Don't like don't read

Enjoy~


"Kepalamu terbentur apa, Matt?" tanya Mello saat ia dan Matt berada di kamar mereka dan saat ia melihat bagian belakang kepala Matt yang agak benjol. Terdengar bunyi 'klak' sesaat setelah ia menyelesaikan kalimatnya.

"Tidak, tidak terbentur apapun," elak Matt seraya kembali memainkan PSP di tangannya. Ia berniat menyandarkan kepalanya ke dinding sebelum ia mengingat sesuatu. Bagian belakang kepalanya masih sedikit nyeri akibat benturan dengan lantai tadi siang. Akhirnya, iapun hanya duduk di kasur empuknya tanpa menyender ke tembok di belakangnya.

'Mana mungkin aku mengatakan pada Mello kalau aku terjatuh dari kursi bersama Linda tadi siang 'kan? Mello akan menertawakan aku habis-habisan.' Batin Matt.

Mello menaikkan sebelah alisnya saat melihat posisi Matt yang sangat aneh saat bermain PSP. Setahunya, sahabat gila komputernya itu akan memposisikan diri senyaman mungkin saat bermain dengan barang-barangnya. Tapi kali ini—

Bunyi 'klak' terdengar lagi saat Mello kembali menggigit coklat batangannya. Dan tanpa berniat ikut campur lebih jauh, sang peringkat dua pun memutuskan untuk berbaring menyender di kasurnya. Ia kembali melanjutkan ritual memakan coklat favoritnya dengan nyaman.

"Ne, Mells," ucap anak berambut merah itu pelan dengan tangan yang masih terampil memainkan PSP dengan jari-jarinya.

"Apa," jawab Mello acuh dengan mulut yang masih mengunyah coklat.

"Bagaimana kalau besok kita bermain bersama Near."

'Klak'

Hening

Hening

"Kepalamu memang terbentur sesuatu, Matt."

.

.

"Ayolah, Mells, apa kau tidak merasa kasihan pada Near? Dia selalu menyendiri seperti itu, dia akan cepat stres, lihat saja sekarang, bahkan rambutnya pun sudah memutih seperti itu, dia pasti sangat stres."

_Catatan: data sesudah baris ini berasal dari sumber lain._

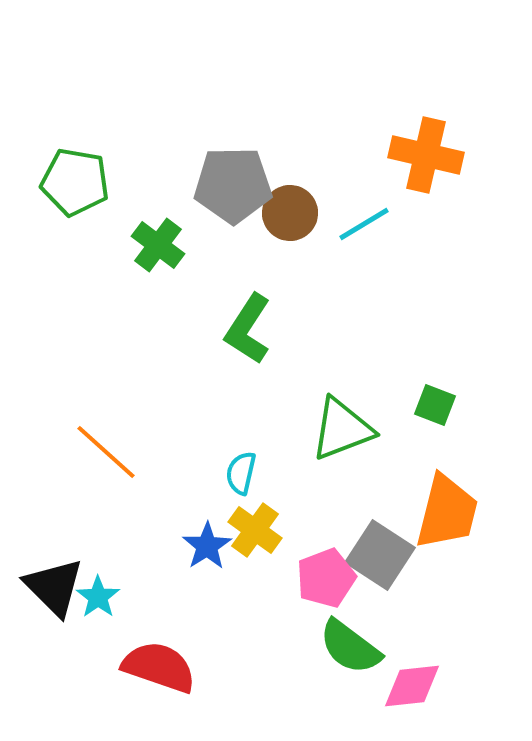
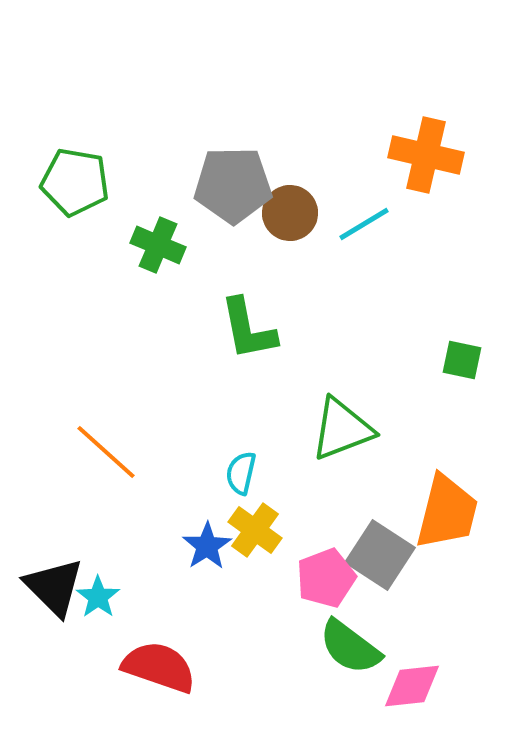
green cross: rotated 14 degrees counterclockwise
green L-shape: rotated 44 degrees counterclockwise
green square: moved 27 px right, 45 px up; rotated 9 degrees counterclockwise
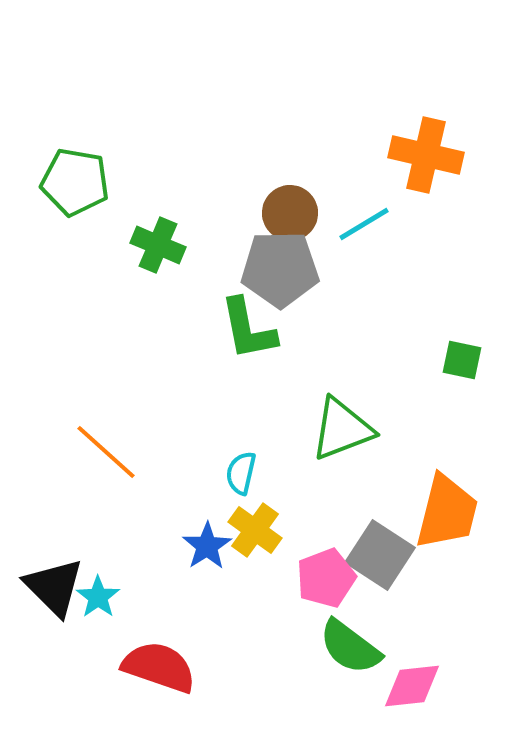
gray pentagon: moved 47 px right, 84 px down
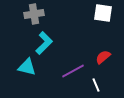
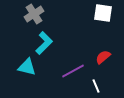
gray cross: rotated 24 degrees counterclockwise
white line: moved 1 px down
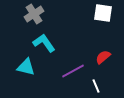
cyan L-shape: rotated 80 degrees counterclockwise
cyan triangle: moved 1 px left
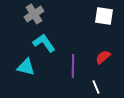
white square: moved 1 px right, 3 px down
purple line: moved 5 px up; rotated 60 degrees counterclockwise
white line: moved 1 px down
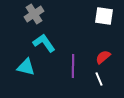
white line: moved 3 px right, 8 px up
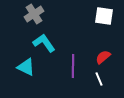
cyan triangle: rotated 12 degrees clockwise
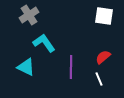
gray cross: moved 5 px left, 1 px down
purple line: moved 2 px left, 1 px down
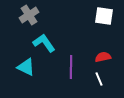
red semicircle: rotated 28 degrees clockwise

Pagi ini, Matt kembali membujuk sahabat tsundere-nya untuk bermain bersama Near. Namun, membujuk Mello itu sama saja dengan membujuk nenek-nenek memakan bata, apalagi membujuk Mello bermain bersama Near, itu berarti sama susahnya dengan membujuk nenek-nenek makan batu. Ingat, batu lebih keras daripada bata.

"Apa aku pernah peduli pada si albino itu, heh. Dan satu lagi, rambut Near memang sudah putih sejak pertama kali ia ke sini, baka," jawab si pirang dengan sarkastis, ia kembali berjalan mendahului sahabat berambut merahnya yang masih mengekor di belakangnya.

"Tapi, tetap saja, aku merasa kasihan padanya, ia selalu menyendiri dengan puzzle-nya—"

"—Kau itu lebih memihak siapa? Aku atau si albino yang sok pintar itu, hah!"

Dan bentakan dari sahabat peringkat duanya seketika membuat si tampan bergogle oranye itu terdiam.

Kedua anak lelaki itu kembali berjalan melewati koridor Wammy. Mello masih asik mengunyah coklat batangannya sedangkan Matt masih sibuk dengan game entah apalagi di tangannya.

"Matt!"

Dan suara cempreng seorang gadis yang terdengar memanggil salah satu dari kedua anak itu membuat langkah keduanya terhenti dan kompak menoleh ke belakang.

Mello menaikkan alis pirangnya saat menatap anak berambut coklat dikuncir dua sedang berlari ke arahnya—Matt lebih tepatnya.

"Linda? Ada apa?" pertanyaan itu spontan keluar dari mulut Matt saat gadis yang kemarin terjatuh dari kursi bersamanya itu tepat berada di depannya.

"Aku ingin mengajakmu bermain bersama Near."

"…" Mello menghentikan aktifitas mengunyah coklatnya saat telinganya dengan jelas menangkap jawaban gadis yang sangat pintar menggambar itu.

"Mello juga boleh ikut, kalau kau tidak menjahati Near—tentu saja, aku tidak akan mengadukanmu ke Roger," lanjut Linda lagi.

"Pasti kepalamu juga terbentur."

.

.

Near sedikit terkejut saat melihat kedatangan tiga orang anak yang sangat tidak asing baginya. Saat ini ia sedang bermain dengan lego warna-warninya dan sedang membangun sebuah bangunan dengan benda kotak itu.

"Hai, Near, kami ikut bermain boleh?" tanya Linda seraya duduk tepat di sebelah anak berpiyama putih itu. Dan anggukan singkat dari sang peringkat satu sudah cukup membuat senyum manis mengembang dari bibir Linda.

Mello menggeram. Betapa bodoh dirinya saat ini. Mau-maunya dia mengikuti jejak Linda dan Matt ke ruangan ini. Apakah yang sebenarnya terbentur itu adalah kepalanya?

"Kau sedang membuat apa, Near?" pertanyaan kali ini bersumber dari Matt, ia berjalan mendekati anak yang selalu terlihat putih itu, sesaat ia melirik si pirang penggila coklat yang masih acuh berdiri di dekat pintu masuk ruang rekreasi.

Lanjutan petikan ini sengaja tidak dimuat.